Twelfth Night is a comedy by Shakespeare, written and performed around 1601-02. The setting is early 17th Century Illyeria (Western Balkans).
I am including this play in the Literary Christmas Challenge, because even though it is not a Christmas story, Shakespeare wrote it as a Twelfth Night celebration to close the Christmas season – hence the title.
It is indeed a comedy. I have not read many of Shakespeare’s comedies yet, but this was by far the most comical. As with any play, something is lost in reading. I’d love to see it in its proper form – a stage play.
The main characters, Viola and Sebastian, twin brother and sister are separated in a shipwreck and each assumes the other drowned.
Viola, assumes a male identity, Cesario, and enters the employ of a nobleman of Illyeria. The cross dressing motif is one Shakespeare uses frequently, and in this instance, it works particularly well as Viola, posing as Cesario, resembles her brother Sebastian, and is often mistaken for him.

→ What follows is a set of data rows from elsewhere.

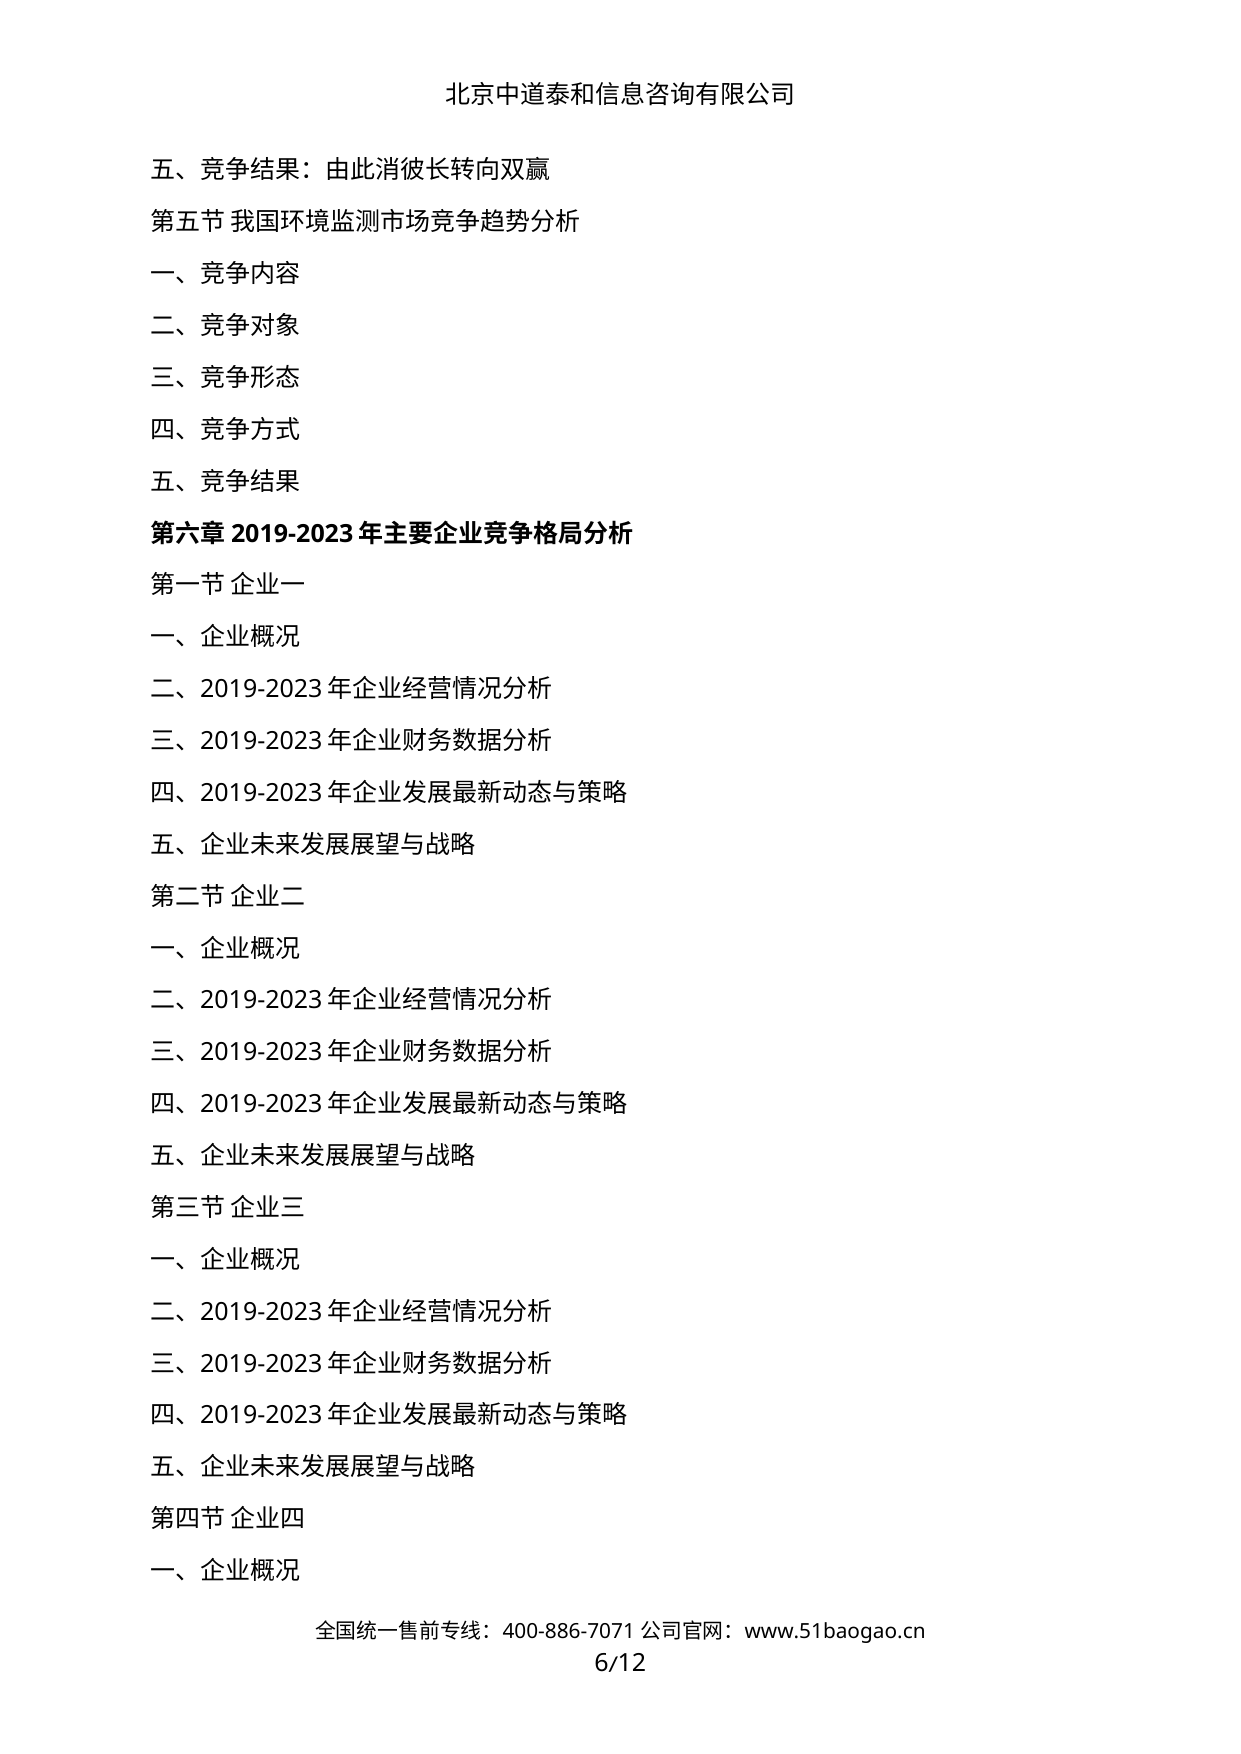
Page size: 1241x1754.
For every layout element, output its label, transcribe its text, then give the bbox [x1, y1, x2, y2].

text 第四节 企业四 [150, 1499, 1090, 1535]
text 一、企业概况 [150, 1551, 1090, 1587]
text 第三节 企业三 [150, 1187, 1090, 1224]
text 五、企业未来发展展望与战略 [150, 1136, 1090, 1172]
text 四、竞争方式 [150, 409, 1090, 446]
text 五、竞争结果 [150, 461, 1090, 497]
text 二、2019-2023年企业经营情况分析 [150, 669, 1090, 705]
text 三、竞争形态 [150, 357, 1090, 394]
text 三、2019-2023年企业财务数据分析 [150, 1032, 1090, 1068]
text 一、企业概况 [150, 1239, 1090, 1276]
text 一、企业概况 [150, 928, 1090, 964]
text 四、2019-2023年企业发展最新动态与策略 [150, 1395, 1090, 1431]
text 五、竞争结果：由此消彼长转向双赢 [150, 150, 1090, 186]
text 三、2019-2023年企业财务数据分析 [150, 1343, 1090, 1379]
text 四、2019-2023年企业发展最新动态与策略 [150, 772, 1090, 809]
text 五、企业未来发展展望与战略 [150, 824, 1090, 861]
text 一、竞争内容 [150, 254, 1090, 290]
text 第六章 2019-2023年主要企业竞争格局分析 [150, 513, 1090, 549]
text 二、2019-2023年企业经营情况分析 [150, 1291, 1090, 1327]
text 第二节 企业二 [150, 876, 1090, 912]
text 二、竞争对象 [150, 306, 1090, 342]
text 第五节 我国环境监测市场竞争趋势分析 [150, 202, 1090, 238]
text 四、2019-2023年企业发展最新动态与策略 [150, 1084, 1090, 1120]
text 五、企业未来发展展望与战略 [150, 1447, 1090, 1483]
text 一、企业概况 [150, 617, 1090, 653]
text 三、2019-2023年企业财务数据分析 [150, 721, 1090, 757]
text 第一节 企业一 [150, 565, 1090, 601]
text 二、2019-2023年企业经营情况分析 [150, 980, 1090, 1016]
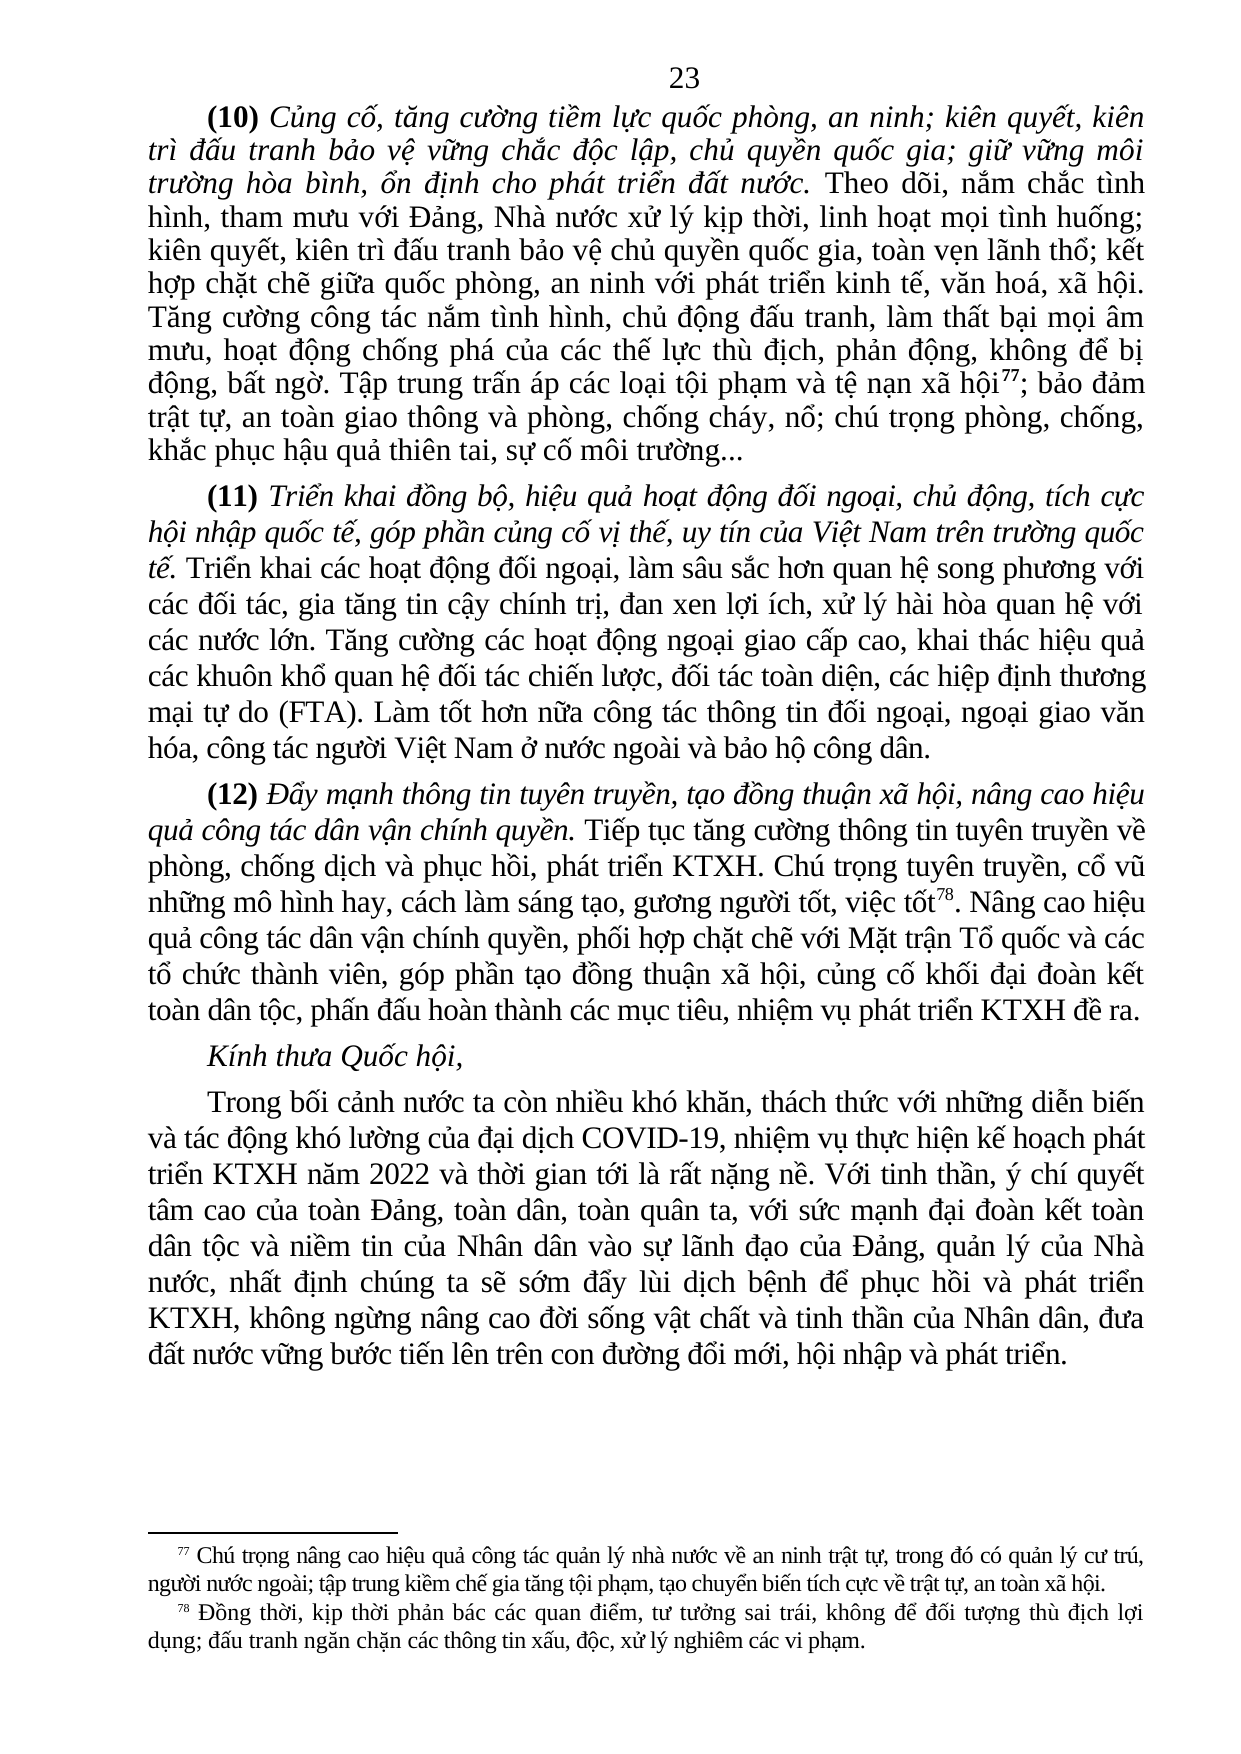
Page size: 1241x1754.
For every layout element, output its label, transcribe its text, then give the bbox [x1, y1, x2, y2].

text Trong bối cảnh nước ta còn nhiều khó khăn, thách thức với những diễn biến và tác động khó lường của đại dịch COVID-19, nhiệm vụ thực hiện kế hoạch phát triển KTXH năm 2022 và thời gian tới là rất nặng nề. Với tinh thần, ý chí quyết tâm cao của toàn Đảng, toàn dân, toàn quân ta, với sức mạnh đại đoàn kết toàn dân tộc và niềm tin của Nhân dân vào sự lãnh đạo của Đảng, quản lý của Nhà nước, nhất định chúng ta sẽ sớm đẩy lùi dịch bệnh để phục hồi và phát triển KTXH, không ngừng nâng cao đời sống vật chất và tinh thần của Nhân dân, đưa đất nước vững bước tiến lên trên con đường đổi mới, hội nhập và phát triển. [148, 1084, 1146, 1371]
text (10) Củng cố, tăng cường tiềm lực quốc phòng, an ninh; kiên quyết, kiên trì đấu tranh bảo vệ vững chắc độc lập, chủ quyền quốc gia; giữ vững môi trường hòa bình, ổn định cho phát triển đất nước. Theo dõi, nắm chắc tình hình, tham mưu với Đảng, Nhà nước xử lý kịp thời, linh hoạt mọi tình huống; kiên quyết, kiên trì đấu tranh bảo vệ chủ quyền quốc gia, toàn vẹn lãnh thổ; kết hợp chặt chẽ giữa quốc phòng, an ninh với phát triển kinh tế, văn hoá, xã hội. Tăng cường công tác nắm tình hình, chủ động đấu tranh, làm thất bại mọi âm mưu, hoạt động chống phá của các thế lực thù địch, phản động, không để bị động, bất ngờ. Tập trung trấn áp các loại tội phạm và tệ nạn xã hội; bảo đảm trật tự, an toàn giao thông và phòng, chống cháy, nổ; chú trọng phòng, chống, khắc phục hậu quả thiên tai, sự cố môi trường... [148, 100, 1146, 467]
text Kính thưa Quốc hội, [148, 1037, 1146, 1073]
text (12) Đẩy mạnh thông tin tuyên truyền, tạo đồng thuận xã hội, nâng cao hiệu quả công tác dân vận chính quyền. Tiếp tục tăng cường thông tin tuyên truyền về phòng, chống dịch và phục hồi, phát triển KTXH. Chú trọng tuyên truyền, cổ vũ những mô hình hay, cách làm sáng tạo, gương người tốt, việc tốt. Nâng cao hiệu quả công tác dân vận chính quyền, phối hợp chặt chẽ với Mặt trận Tổ quốc và các tổ chức thành viên, góp phần tạo đồng thuận xã hội, củng cố khối đại đoàn kết toàn dân tộc, phấn đấu hoàn thành các mục tiêu, nhiệm vụ phát triển KTXH đề ra. [148, 775, 1146, 1027]
text (11) Triển khai đồng bộ, hiệu quả hoạt động đối ngoại, chủ động, tích cực hội nhập quốc tế, góp phần củng cố vị thế, uy tín của Việt Nam trên trường quốc tế. Triển khai các hoạt động đối ngoại, làm sâu sắc hơn quan hệ song phương với các đối tác, gia tăng tin cậy chính trị, đan xen lợi ích, xử lý hài hòa quan hệ với các nước lớn. Tăng cường các hoạt động ngoại giao cấp cao, khai thác hiệu quả các khuôn khổ quan hệ đối tác chiến lược, đối tác toàn diện, các hiệp định thương mại tự do (FTA). Làm tốt hơn nữa công tác thông tin đối ngoại, ngoại giao văn hóa, công tác người Việt Nam ở nước ngoài và bảo hộ công dân. [148, 477, 1146, 765]
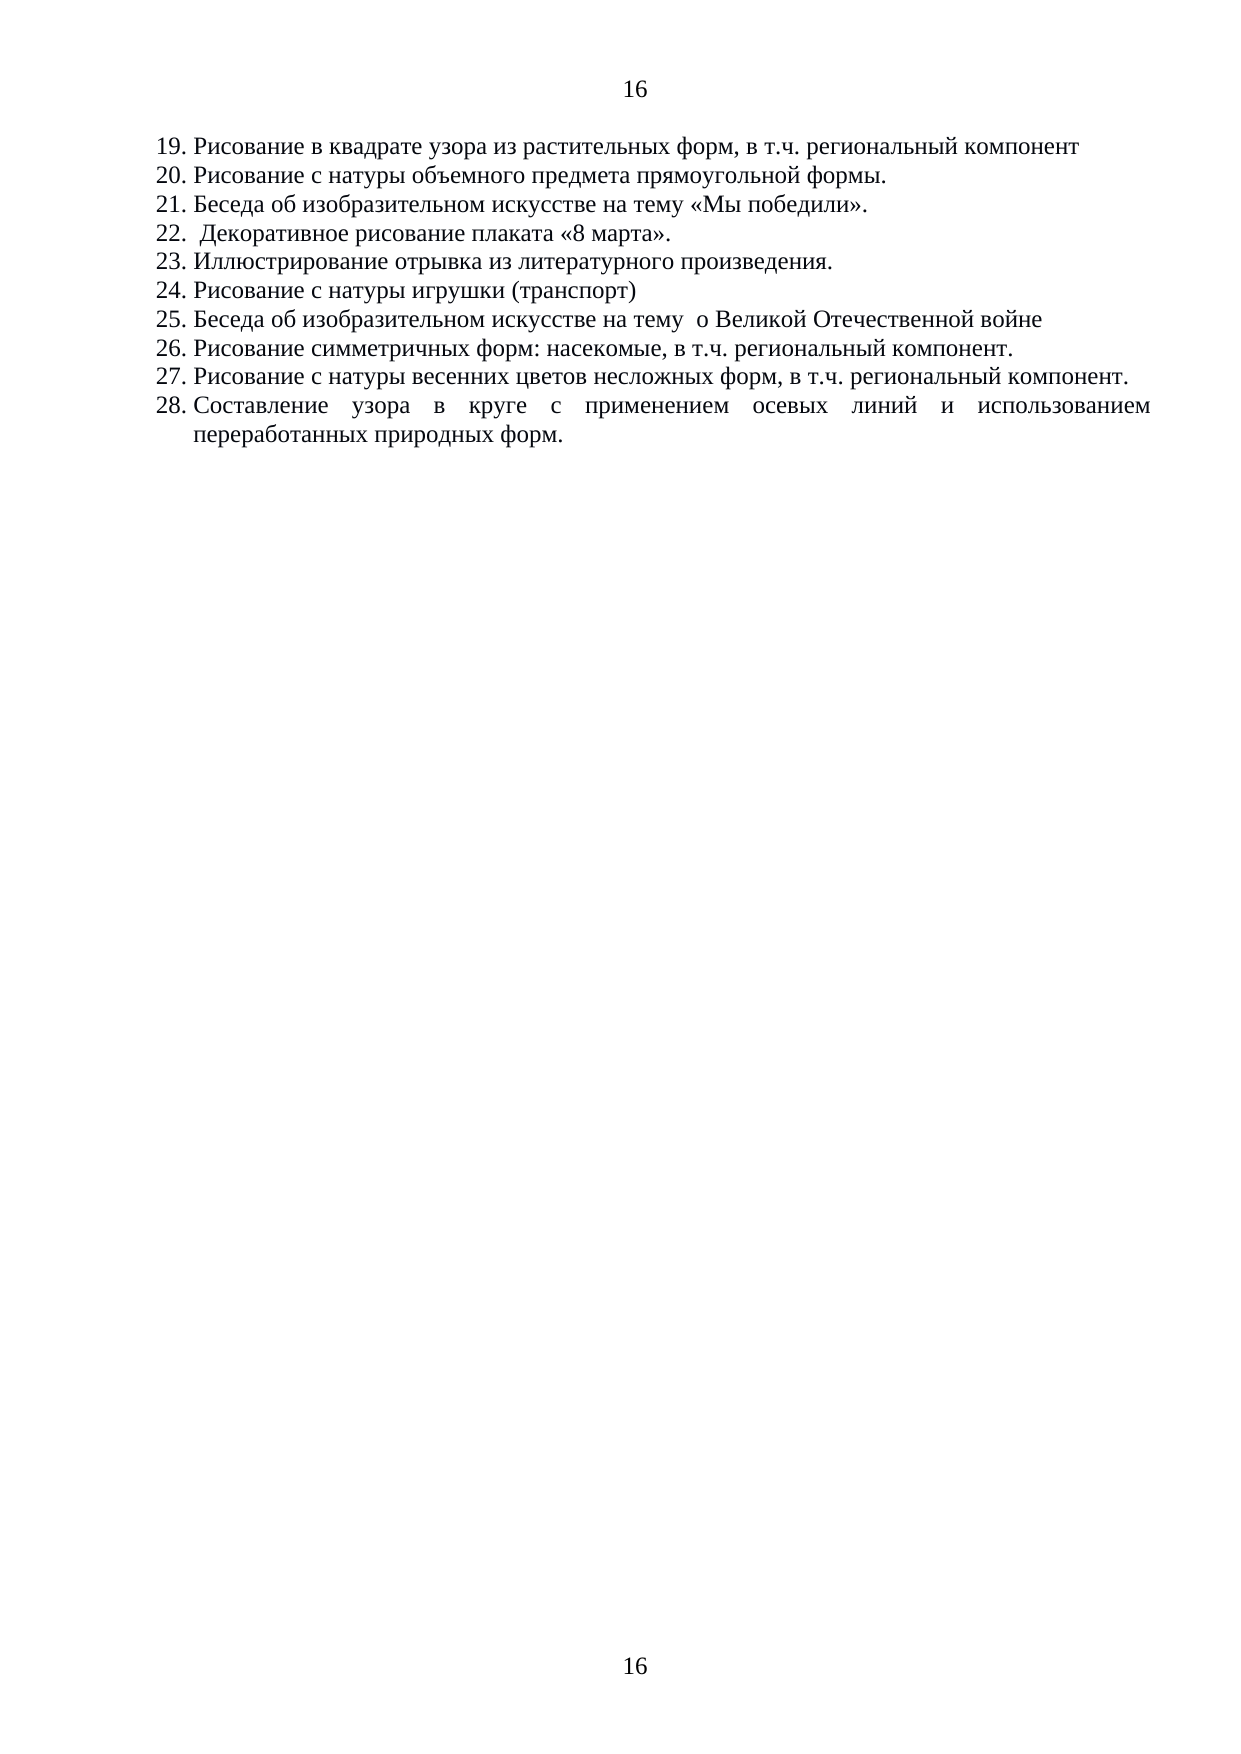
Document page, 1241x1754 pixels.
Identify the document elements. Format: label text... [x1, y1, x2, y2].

list Составление узора в круге с применением осевых линий и использованием переработанных природных форм. [156, 390, 1152, 448]
list Рисование с натуры объемного предмета прямоугольной формы. [156, 160, 1152, 189]
list Рисование с натуры игрушки (транспорт) [156, 275, 1152, 304]
list Декоративное рисование плаката «8 марта». [156, 218, 1152, 246]
list Рисование с натуры весенних цветов несложных форм, в т.ч. региональный компонент. [156, 361, 1152, 390]
list Беседа об изобразительном искусстве на тему о Великой Отечественной войне [156, 304, 1152, 333]
list Рисование в квадрате узора из растительных форм, в т.ч. региональный компонент [156, 131, 1152, 160]
list Иллюстрирование отрывка из литературного произведения. [156, 246, 1152, 275]
list Беседа об изобразительном искусстве на тему «Мы победили». [156, 189, 1152, 218]
list Рисование симметричных форм: насекомые, в т.ч. региональный компонент. [156, 333, 1152, 361]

In one comical encounter, Viola offends some gentlemen who threaten her with violence and are subsequently emboldened when she cowers before the threat. They mock him (her), and Viola laments to herself:
Pray God defend me! A little thing would make me tell them how much I lack of a man.
Later, when they encounter Sebastian, convinced of his cowardice they make sport of him, only to find they’ve twisted the tail of a tiger.
There is an absurd love triangle. Cesario (Viola) delivers messages from her Lord Duke Orsino to the Countess Olivia to express his love. The Countess, however is smitten by Cesario (Viola), who cannot reciprocate by reason of nature and duty.
Viola, meanwhile falls in love with Duke Orsino – but similarly cannot express her feelings.
And well – it’s great fun, and a comedy – all turns right in the end.
Phrases from Twelfth Night that are now part of English vernacular:
Some are born great, some achieve greatness, and some have greatness thrust upon them.